You've told Python that your terminal accepts and properly displays latin-1 byte sequences (even though the terminal probably wants utf-8 ones and tells Python that, you've told Python to ignore what the terminal says about its encoding, or rather, what the OS says the terminal says:-).
So the byte of value 255 is sent as-is, and the terminal doesn't like it one bit (since the terminal doesn't actually accept latin-1!) and displays an error-marker.
Here's a typical example on my Mac (where the Terminal does actually accept 'utf-8'):
ozone:~ alex$ PYTHONIOENCODING=latin-1 python -c "print u'\xff'"
?
ozone:~ alex$ PYTHONIOENCODING=utf-8 python -c "print u'\xff'"
ÿ
ozone:~ alex$ python -c "print u'\xff'"

| GIVEN INFORMATION |

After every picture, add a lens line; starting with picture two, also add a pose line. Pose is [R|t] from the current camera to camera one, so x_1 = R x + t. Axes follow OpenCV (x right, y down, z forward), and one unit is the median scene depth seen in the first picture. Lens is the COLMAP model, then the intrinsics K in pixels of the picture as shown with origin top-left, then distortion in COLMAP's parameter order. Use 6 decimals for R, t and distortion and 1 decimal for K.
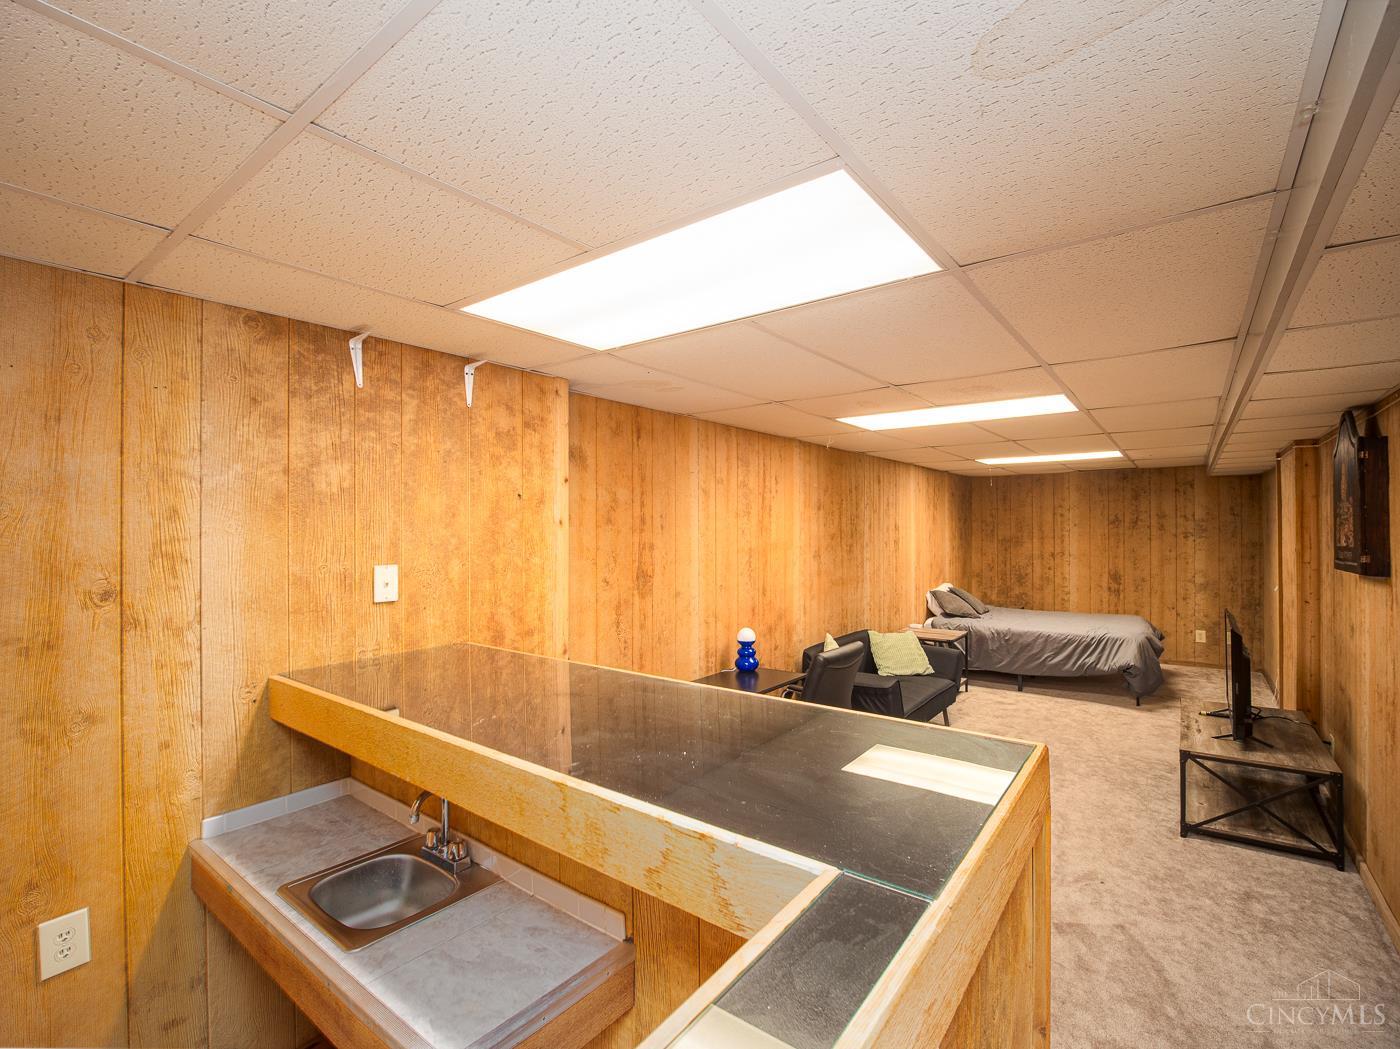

| WHAT YOU ARE ASKED TO DO |
Resume the passage about PYTHONIOENCODING and terminal output, starting right after its last line.

| SOLVED PROBLEM |
ÿ
Letting Python properly detect the terminal encoding on its own, or forcing it to what happens to be the right one, displays correctly.
Forcing the encoding to one the terminal does not in fact accept, unsurprisingly, does not display correctly.
Should you ever attach to your machine's serial port an ancient teletype which does in fact accept latin-1 (but the OS doesn't detect that fact properly), PYTHONIOENCODING
will help you properly do Python I/O on that ancient teletype. Otherwise, it's unlikely that said environment setting will be of much use to you:-).